DOCUMENT TEXT:
----

Stacey Feldman: [00:49:51] And in some circumstances we have to get the actual cost of filling. So their service cost to do the filling for us. And that's one piece of cost accounting that you can you can have standard costing where you estimate how much that cost is going to be. You have a standard cost in your system that applies that and then you review your standards variances on a monthly basis to see this is how much they charge us, this is how much the system said they should have charged us. And here's the the variance. What we do because we have a more flexible inventory system is we build as we build those assemblies in the system, we apply the actual true cost to those assemblies. That way we don't have a variance to work through and we know it's accurate. The complication that that causes is we're delayed, we're behind where we get the invoice once a month, then we build the assemblies and then we're able to sell that assembly in the system. So it's a real time issue for closing the books because we're not a real time inventory processing in the system. So let's say for example, we.

Blake Oliver: [00:50:58] Have.

Stacey Feldman: [00:50:59] That would help. We have all of these sales orders that we shipped out to Lowe's in the month, for example, and or even direct to consumer, whichever sales you have to your customers, you want to post a sales order. When you go to post that sales order, it says you can't because you don't have inventory available. Well, you know, you did have inventory available because you shipped it out. So that means that something didn't get assembled or built in the system. And it's because our team hadn't gotten the invoice from the vendor that says this is the cost that we charged you.

Blake Oliver: [00:51:29] So because you're using actual costs.

Stacey Feldman: [00:51:31] Yeah, that's right. So it's something we're working through is to figure out, do we add standards, do we completely change up our supply chain to simplify it, like we talked about earlier, that we don't have to do these steps, that we can have a turnkey solution where we're buying that finished good from the supplier rather than having to build these assemblies because it is a lot of overhead and time to manage these steps throughout the process.

Blake Oliver: [00:51:54] Yeah. Both for the actual physical assembly and then the accounting of it as well. Yeah.

Stacey Feldman: [00:51:59] And then you just go ahead.

Blake Oliver: [00:52:02] No, no, please.

Stacey Feldman: [00:52:03] Well I was going to switch topics to say and then you get to a place where you're ready for an audit and you need to perform a physical count and compare across. We've have 13 different locations that have physical product in different stages and compare that physical to what our system is showing.

Blake Oliver: [00:52:21] So what else? Dear Inventory. That's a pretty cool app. I've encountered it myself once. I know it's been around for a while. What other cutting edge technology or just interesting tech? Are you using it Sunday that you want to share?

----

DATA SECTION:
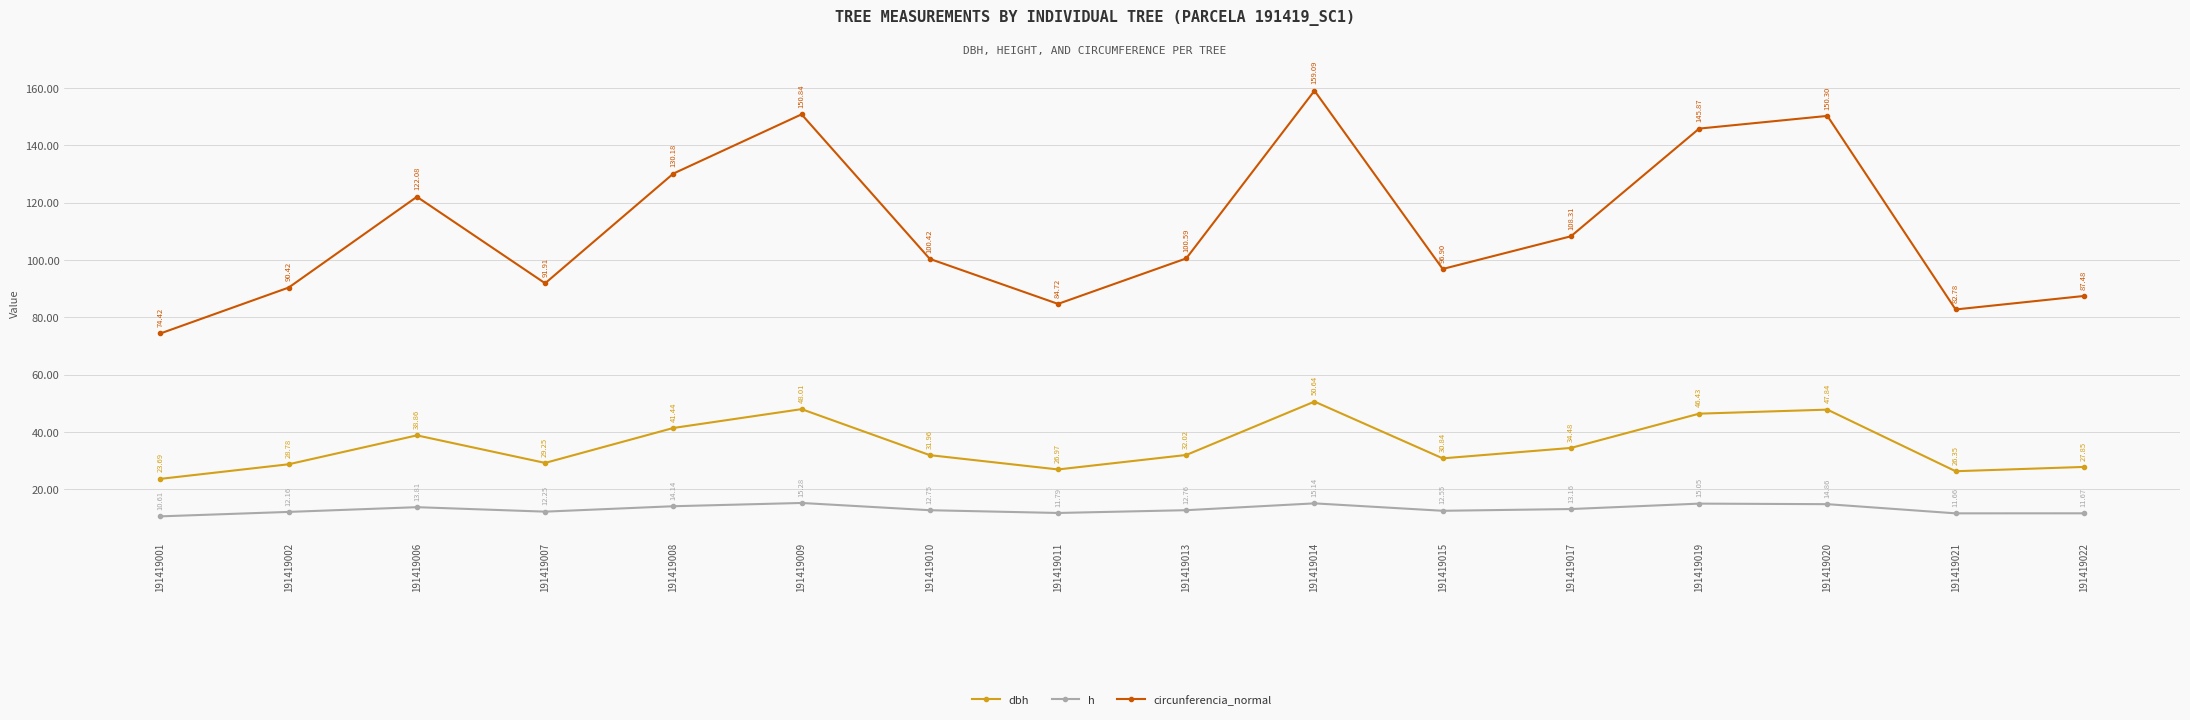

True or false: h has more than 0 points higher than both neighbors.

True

----

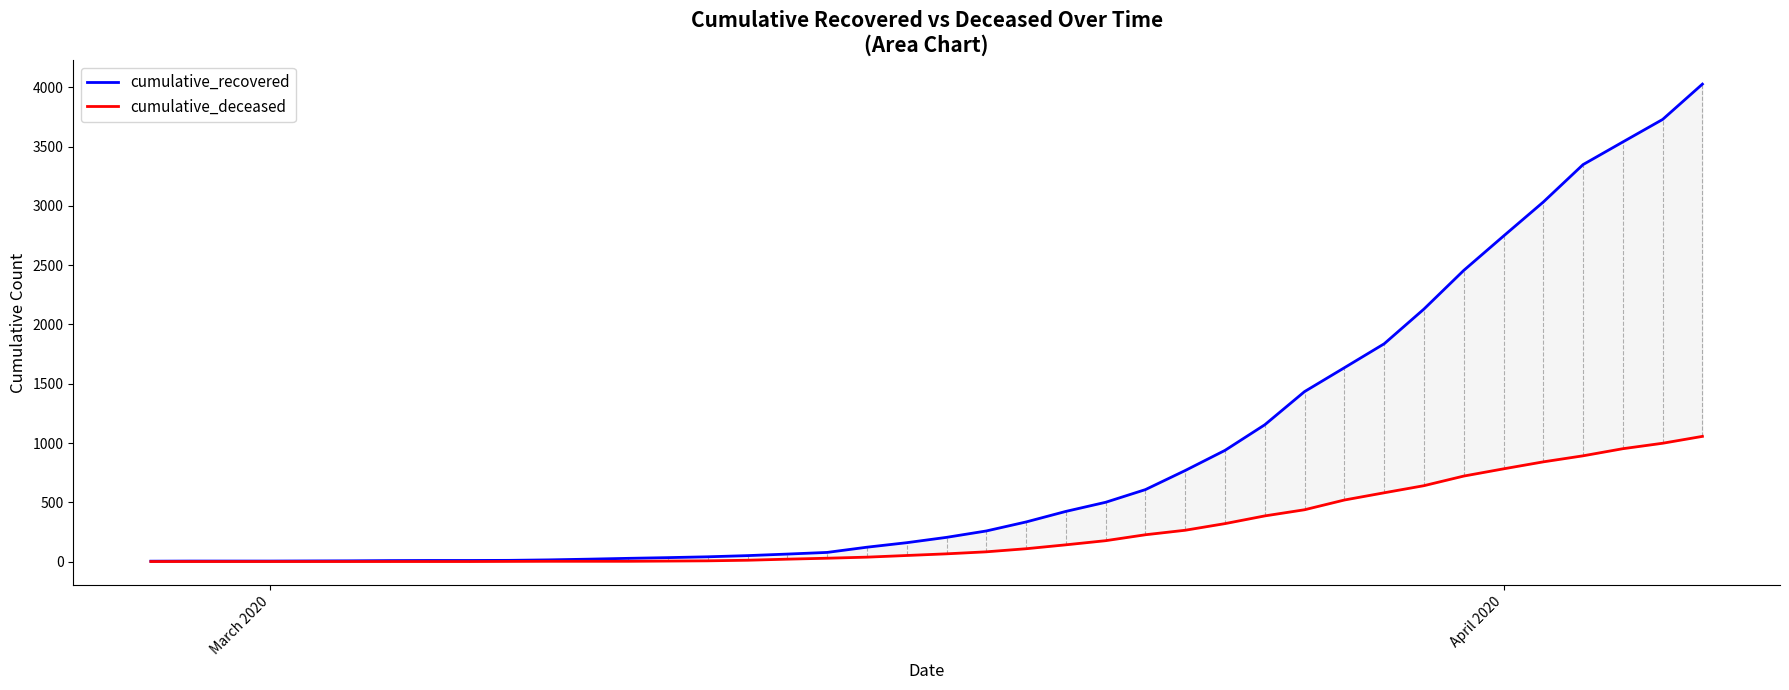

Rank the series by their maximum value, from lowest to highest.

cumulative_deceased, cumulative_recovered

----

DIRECTIONS FOR THIS TASK: According to the inventory accounting transcript, how many different locations hold physical product in different stages?

EXERCISE OUTPUT: 13 different locations.